I've noticed in my area TVFool lists channels that do not exist and will not exist until February 2009, just because they regurgitate more of the data in the FCC database. It's interesting, but not accurate.


----------



## dahenny (Apr 16, 2007)

According to TVfool, I don't exist. Maybe that's why the sun rises at 2pm & sets at 4pm.


----------



## jgurley (Feb 1, 2005)

I've been to Boone (nice place) so unless you're on top of a mountain with an antenna the size of you house, OTA is only a prayer. Did you try your coordinates? And does antennaweb show that you exist?


----------



## deweybroncos (Jun 15, 2007)

Great info! thanks


----------



## dahenny (Apr 16, 2007)

jgurley said:


> I've been to Boone (nice place) so unless you're on top of a mountain with an antenna the size of you house, OTA is only a prayer. Did you try your coordinates? And does antennaweb show that you exist?
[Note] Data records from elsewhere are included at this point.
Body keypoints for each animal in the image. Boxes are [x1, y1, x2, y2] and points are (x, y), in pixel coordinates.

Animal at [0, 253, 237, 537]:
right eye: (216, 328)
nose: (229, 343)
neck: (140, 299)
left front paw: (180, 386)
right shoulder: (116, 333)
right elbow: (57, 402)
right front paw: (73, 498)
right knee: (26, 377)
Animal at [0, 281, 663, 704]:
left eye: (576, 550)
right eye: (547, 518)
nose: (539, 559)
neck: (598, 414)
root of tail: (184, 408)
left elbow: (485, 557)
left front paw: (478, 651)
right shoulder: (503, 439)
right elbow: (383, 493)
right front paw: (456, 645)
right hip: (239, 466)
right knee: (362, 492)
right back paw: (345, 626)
antennaweb does show my existence, but they don't have a clue about my particular topography. I'm less than 20 miles from the Tri-cities towers in TN, but because I am 500 ft below the ridgeline between me & them, I can't even get analog, much less DT.
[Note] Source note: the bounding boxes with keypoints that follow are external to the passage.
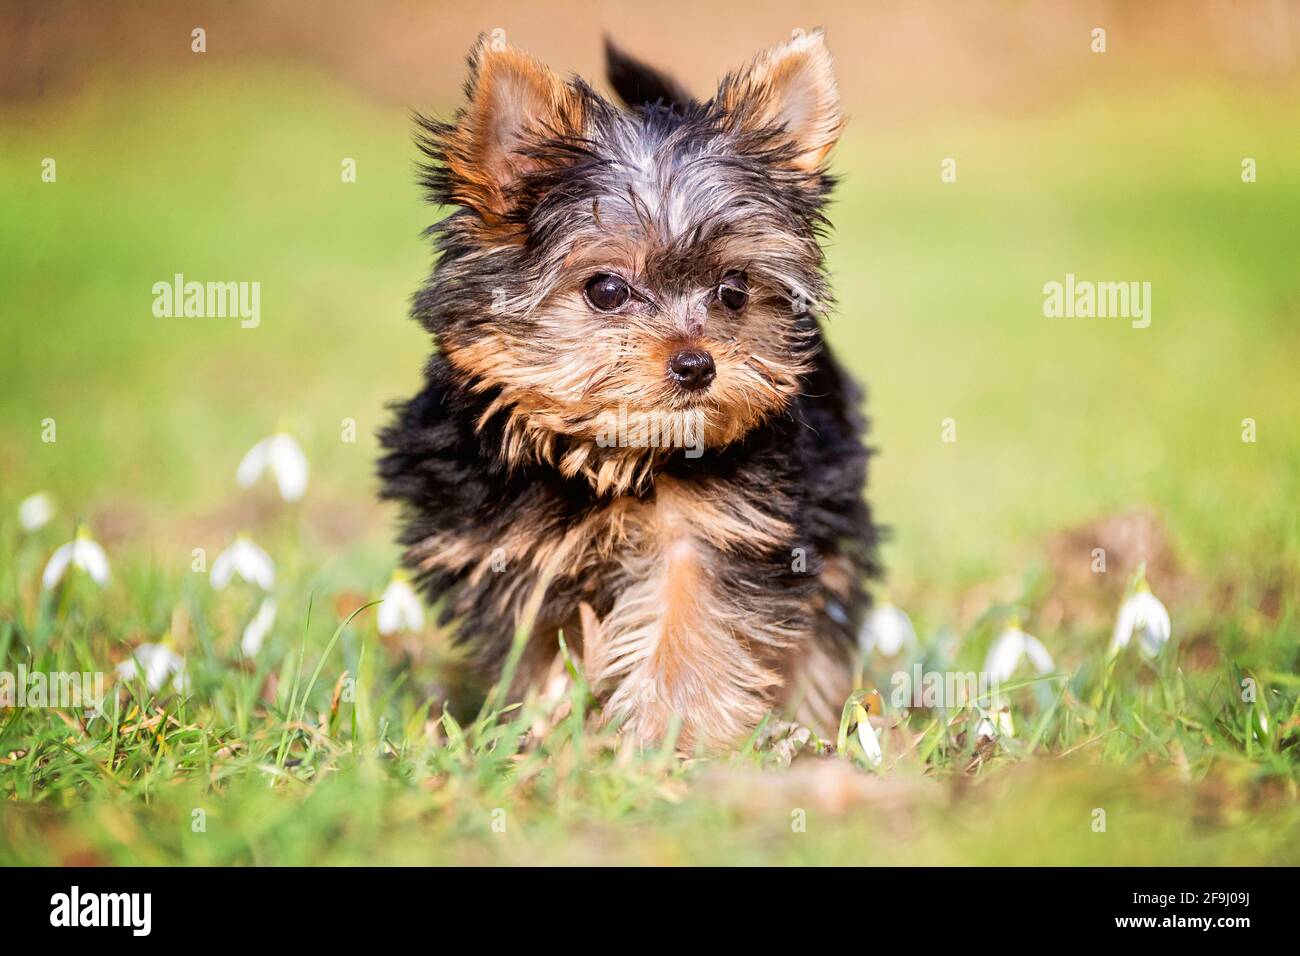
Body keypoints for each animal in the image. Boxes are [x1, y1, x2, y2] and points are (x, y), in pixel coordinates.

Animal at [379, 27, 878, 749]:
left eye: (733, 290)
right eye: (607, 289)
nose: (697, 365)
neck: (612, 453)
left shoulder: (722, 527)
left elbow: (689, 622)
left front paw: (666, 736)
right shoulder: (506, 545)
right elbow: (543, 646)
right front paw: (551, 732)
The weird thing is, I get DT's from the Greensboro market. 2 channels, 45.1 and 20.1 are locked in most of the time.


----------



## jgurley (Feb 1, 2005)

dahenny said:


> antennaweb does show my existence, but they don't have a clue about my particular topography. I'm less than 20 miles from the Tri-cities towers in TN, but because I am 500 ft below the ridgeline between me & them, I can't even get analog, much less DT.
> 
> The weird thing is, I get DT's from the Greensboro market. 2 channels, 45.1 and 20.1 are locked in most of the time.


You and I have one thing in common; we both live in the mountains where OTA is hit and miss at best. On TV Fool I entered the coordinates for Boone (Latitude: 36.220364/Longitude: -81.686965) and it doesn't show your Greensboro stations at all.
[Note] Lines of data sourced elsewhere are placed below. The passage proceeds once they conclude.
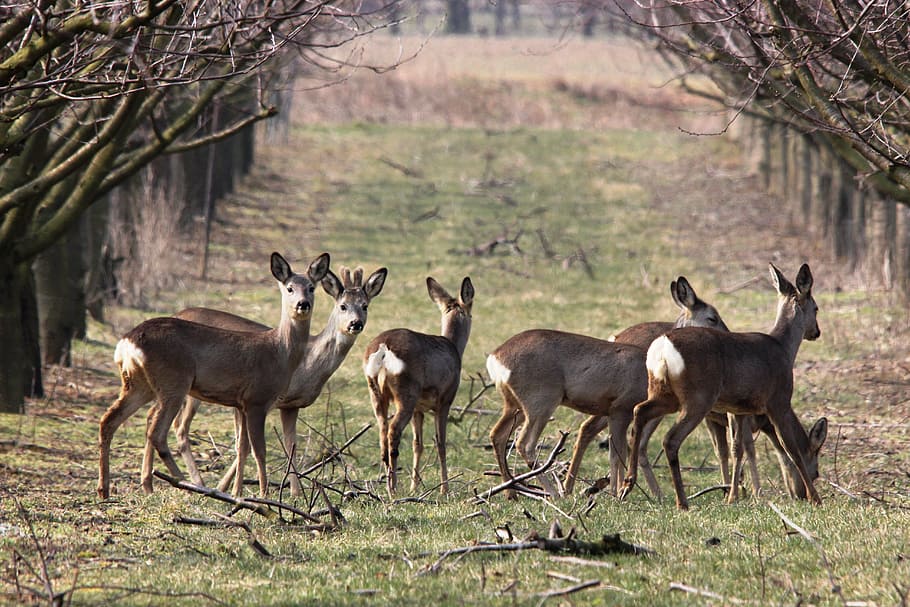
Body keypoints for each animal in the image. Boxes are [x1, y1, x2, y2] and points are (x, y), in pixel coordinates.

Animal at [97, 251, 330, 499]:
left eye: (311, 287)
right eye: (289, 288)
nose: (303, 304)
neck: (279, 352)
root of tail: (127, 342)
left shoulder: (241, 404)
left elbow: (242, 447)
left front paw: (239, 492)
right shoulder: (256, 399)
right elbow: (260, 450)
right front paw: (263, 494)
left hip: (139, 384)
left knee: (109, 420)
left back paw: (105, 489)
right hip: (174, 382)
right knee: (157, 432)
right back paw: (189, 485)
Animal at [171, 265, 387, 496]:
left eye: (365, 306)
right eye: (343, 306)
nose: (355, 324)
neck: (306, 365)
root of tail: (177, 313)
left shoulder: (290, 405)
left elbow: (289, 446)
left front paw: (296, 492)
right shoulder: (253, 400)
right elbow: (244, 446)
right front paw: (227, 487)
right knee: (180, 427)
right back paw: (197, 483)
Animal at [363, 276, 474, 496]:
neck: (454, 348)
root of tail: (383, 349)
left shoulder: (419, 409)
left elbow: (418, 444)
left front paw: (414, 486)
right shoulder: (445, 400)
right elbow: (441, 443)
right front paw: (445, 488)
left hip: (376, 393)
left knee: (382, 433)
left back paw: (389, 485)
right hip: (406, 392)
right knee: (393, 431)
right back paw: (393, 488)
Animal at [487, 276, 728, 499]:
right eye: (712, 317)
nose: (726, 335)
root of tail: (495, 357)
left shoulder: (614, 411)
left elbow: (617, 451)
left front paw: (616, 491)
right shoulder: (622, 407)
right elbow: (617, 453)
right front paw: (616, 493)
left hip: (514, 405)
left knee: (498, 435)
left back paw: (513, 492)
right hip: (541, 400)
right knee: (524, 443)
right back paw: (554, 493)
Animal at [620, 263, 829, 510]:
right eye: (816, 308)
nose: (816, 332)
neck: (783, 348)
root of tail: (662, 346)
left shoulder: (739, 408)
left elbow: (737, 448)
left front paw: (734, 494)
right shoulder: (778, 401)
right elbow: (792, 449)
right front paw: (816, 498)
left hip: (664, 392)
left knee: (639, 411)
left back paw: (627, 484)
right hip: (698, 397)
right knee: (670, 439)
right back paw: (682, 502)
For me the reverse is true. TV Fool shows at total of 12 DT stations, several of which I've never heard. Antennaweb only shows 4 stations and one of those is a very, very weak powered one I'd didn't know about and can't receive.

The weird thing for me is that I have one cluster of stations only 7 miles to the west and cannot pick up Fox regardless of many efforts. The others there come in fine. Two other networks (ABC & CW) are 25 miles east and they are my strongest signals. Go figure.

What I liked about TV Fool is that it showed all the DTs in my area together with lots of info antennaweb doesn't have. Unfortunately all this info didn't help me with my Fox situation, but it is interesting to see.


----------